Professor Bonner is the Head of the School of Nursing and Midwifery at Griffith University, with more than 30 years of experience in nephrology nursing practice, education, and research.
“My research is trialling out new ways of delivering models of care. Some are nurse-led, some are multidisciplinary, and it’s putting these new evidence-based models into the real world and evaluating them.”
Furthermore, Professor Bonner, who focuses on several factors associated with kidney disease, from its early detection and assessment to dialysis and kidney supportive care (including end-of-life care), says her research relies on a direct relationship with the hospital, community and primary care areas.
“There are more nurses, especially bedside nurses with PhD qualifications who are conducting research directly in a hospital or community health setting, or out in the real world, so to speak,” she adds.
While her strong clinical associations are predated by more than 20 years of clinical practice in the renal unit at Sydney’s Westmead Hospital, Professor Bonner’s own approach to research has also shifted as her academic career has progressed.
“My approach has evolved over time to be able to answer burning questions, and a lot of those burning questions… have come from nurses working in nephrology or other members of the kidney care team,” she explains.
Initially working with qualitative research primarily grounded theory for her PhD, over time, Professor Bonner began using strategies such as randomised controlled trials and implementation science methods, ultimately developing skills that now draws upon a variety of research methods.
Such approaches have laid the groundwork for participation in multiple funded research projects, including participation in a recent group investigation into the global experiences of kidney health professionals during COVID-19, as well as numerous book chapters, journal articles, and papers addressing kidney health.
Her extensive body of work has led to global recognition from organisations such as Sigma. However, Professor Bonner is not the only Australian to have received recognition from the organisation this year.
Professors Raymond Chan, Alison Hutchinson, Debra Jackson, and Jane Phillips were among those recognised by Sigma. Professor Bonner, who counts several of these recipients as friends and colleagues, says that the Hall of Fame induction was “a real honour”.
“I was amazed to be recognised in that way, with the others, who were recognised at the same time as me, as well as those that have been recognised previously from Australia,” she says, observing that Australia delivers an extremely high quality of nurse researchers for its population size.
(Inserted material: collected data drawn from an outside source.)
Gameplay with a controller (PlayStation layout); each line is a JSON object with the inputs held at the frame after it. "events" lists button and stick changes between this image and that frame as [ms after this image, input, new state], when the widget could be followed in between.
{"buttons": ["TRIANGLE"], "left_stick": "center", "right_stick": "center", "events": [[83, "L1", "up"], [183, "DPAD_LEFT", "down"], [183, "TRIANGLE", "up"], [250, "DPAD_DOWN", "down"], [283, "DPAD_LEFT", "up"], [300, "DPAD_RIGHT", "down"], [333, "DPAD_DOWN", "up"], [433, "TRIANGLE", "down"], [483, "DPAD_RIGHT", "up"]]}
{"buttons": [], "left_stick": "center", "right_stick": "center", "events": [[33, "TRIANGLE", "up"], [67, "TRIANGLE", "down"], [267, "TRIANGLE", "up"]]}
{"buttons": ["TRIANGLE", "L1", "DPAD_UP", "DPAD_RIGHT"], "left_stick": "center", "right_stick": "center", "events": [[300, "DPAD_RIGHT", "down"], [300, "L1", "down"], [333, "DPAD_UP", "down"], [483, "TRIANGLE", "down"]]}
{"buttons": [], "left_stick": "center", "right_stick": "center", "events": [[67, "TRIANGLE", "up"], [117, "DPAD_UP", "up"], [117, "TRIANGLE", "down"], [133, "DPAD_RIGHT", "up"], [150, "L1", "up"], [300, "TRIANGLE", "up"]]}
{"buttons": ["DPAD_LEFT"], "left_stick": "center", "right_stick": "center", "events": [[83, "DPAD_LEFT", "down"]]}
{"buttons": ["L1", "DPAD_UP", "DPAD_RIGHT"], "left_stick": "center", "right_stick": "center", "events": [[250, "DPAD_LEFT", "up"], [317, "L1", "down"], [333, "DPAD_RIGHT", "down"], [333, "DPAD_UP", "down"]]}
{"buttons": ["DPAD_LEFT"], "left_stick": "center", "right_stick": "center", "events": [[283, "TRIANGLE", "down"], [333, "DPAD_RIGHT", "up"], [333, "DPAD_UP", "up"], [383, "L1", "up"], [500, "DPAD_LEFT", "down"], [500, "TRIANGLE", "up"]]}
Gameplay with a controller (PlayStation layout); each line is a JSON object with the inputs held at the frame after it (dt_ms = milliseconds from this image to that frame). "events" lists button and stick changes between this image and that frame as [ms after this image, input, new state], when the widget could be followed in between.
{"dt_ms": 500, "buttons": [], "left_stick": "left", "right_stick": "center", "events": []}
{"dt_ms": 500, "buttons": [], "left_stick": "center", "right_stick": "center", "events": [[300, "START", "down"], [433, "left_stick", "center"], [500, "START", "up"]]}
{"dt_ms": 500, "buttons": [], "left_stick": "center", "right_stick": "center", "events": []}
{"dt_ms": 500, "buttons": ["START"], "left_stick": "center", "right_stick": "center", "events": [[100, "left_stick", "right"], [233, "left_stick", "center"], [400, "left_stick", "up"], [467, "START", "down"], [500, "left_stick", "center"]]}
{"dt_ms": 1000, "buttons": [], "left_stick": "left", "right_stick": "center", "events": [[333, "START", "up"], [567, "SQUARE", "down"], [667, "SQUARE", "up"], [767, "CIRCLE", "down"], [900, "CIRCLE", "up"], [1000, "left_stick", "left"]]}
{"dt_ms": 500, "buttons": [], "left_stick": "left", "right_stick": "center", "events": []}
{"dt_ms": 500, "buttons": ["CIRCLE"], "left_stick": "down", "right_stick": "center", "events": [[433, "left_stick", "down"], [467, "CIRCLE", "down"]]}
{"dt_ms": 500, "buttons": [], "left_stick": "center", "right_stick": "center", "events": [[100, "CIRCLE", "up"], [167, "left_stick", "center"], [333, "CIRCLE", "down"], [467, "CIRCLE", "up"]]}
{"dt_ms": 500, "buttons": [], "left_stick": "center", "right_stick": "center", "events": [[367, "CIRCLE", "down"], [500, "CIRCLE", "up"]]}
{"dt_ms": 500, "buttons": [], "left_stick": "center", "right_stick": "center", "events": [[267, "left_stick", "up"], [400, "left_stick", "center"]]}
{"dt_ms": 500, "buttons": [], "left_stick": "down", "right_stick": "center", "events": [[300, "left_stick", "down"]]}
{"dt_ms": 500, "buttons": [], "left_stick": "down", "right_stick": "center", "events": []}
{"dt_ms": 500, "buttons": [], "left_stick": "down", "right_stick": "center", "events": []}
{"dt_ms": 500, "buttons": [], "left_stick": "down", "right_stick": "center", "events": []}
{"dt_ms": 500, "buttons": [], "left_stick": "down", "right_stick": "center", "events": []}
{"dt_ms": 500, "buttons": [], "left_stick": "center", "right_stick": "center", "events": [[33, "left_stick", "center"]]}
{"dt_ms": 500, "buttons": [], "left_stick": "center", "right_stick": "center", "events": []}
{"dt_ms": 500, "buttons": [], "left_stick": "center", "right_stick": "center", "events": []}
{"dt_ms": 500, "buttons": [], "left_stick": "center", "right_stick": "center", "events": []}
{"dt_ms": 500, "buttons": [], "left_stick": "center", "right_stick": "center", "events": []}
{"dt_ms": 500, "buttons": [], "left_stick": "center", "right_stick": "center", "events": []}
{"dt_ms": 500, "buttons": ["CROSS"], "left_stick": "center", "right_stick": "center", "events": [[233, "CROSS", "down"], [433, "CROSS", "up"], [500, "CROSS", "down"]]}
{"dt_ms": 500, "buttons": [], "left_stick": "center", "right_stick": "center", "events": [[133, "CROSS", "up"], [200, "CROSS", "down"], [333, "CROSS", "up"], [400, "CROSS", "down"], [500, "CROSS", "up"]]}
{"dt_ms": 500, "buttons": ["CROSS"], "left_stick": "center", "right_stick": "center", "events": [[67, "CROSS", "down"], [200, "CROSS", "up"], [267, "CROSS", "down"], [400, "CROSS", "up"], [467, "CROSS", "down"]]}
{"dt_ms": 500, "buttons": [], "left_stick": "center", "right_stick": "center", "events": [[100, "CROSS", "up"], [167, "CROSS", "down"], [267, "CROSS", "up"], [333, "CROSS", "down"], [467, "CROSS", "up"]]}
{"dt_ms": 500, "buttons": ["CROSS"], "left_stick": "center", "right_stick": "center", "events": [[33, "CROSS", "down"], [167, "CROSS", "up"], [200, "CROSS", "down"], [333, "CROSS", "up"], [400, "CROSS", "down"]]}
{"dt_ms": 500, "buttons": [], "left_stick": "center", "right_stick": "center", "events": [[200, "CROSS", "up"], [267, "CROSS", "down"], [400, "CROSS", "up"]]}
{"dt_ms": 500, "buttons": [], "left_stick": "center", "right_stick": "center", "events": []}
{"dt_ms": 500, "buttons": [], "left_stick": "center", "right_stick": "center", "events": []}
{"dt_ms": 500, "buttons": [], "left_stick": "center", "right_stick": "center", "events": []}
“Most schools of nursing and midwifery [in Australia] are ranked really high in the world against the research metrics. Griffith University is ranked number two, and several other Australian universities are ranked in the top 10.
“For a country of our size and population, we do phenomenally well.”
On top of her research practice, leadership and management duties and fortnightly connection with the kidney service to run her Kidney Nursing Professorial Research Collaborative group, Professor Bonner supervises multiple PhD students at Griffith University.
It’s a strict schedule, but for Professor Bonner, who maintains a clear-eyed understanding of the relationships between teaching, research, and practice, it’s also about the fruits that her research and mentorship can yield for those who will eventually also make their mark.
“A fundamental thing is to give back, champion and grow the next generation the next wave of clinicians, of teachers and researchers — many nurses are all three,” she says.
“It’s about enabling people who reach out to you.”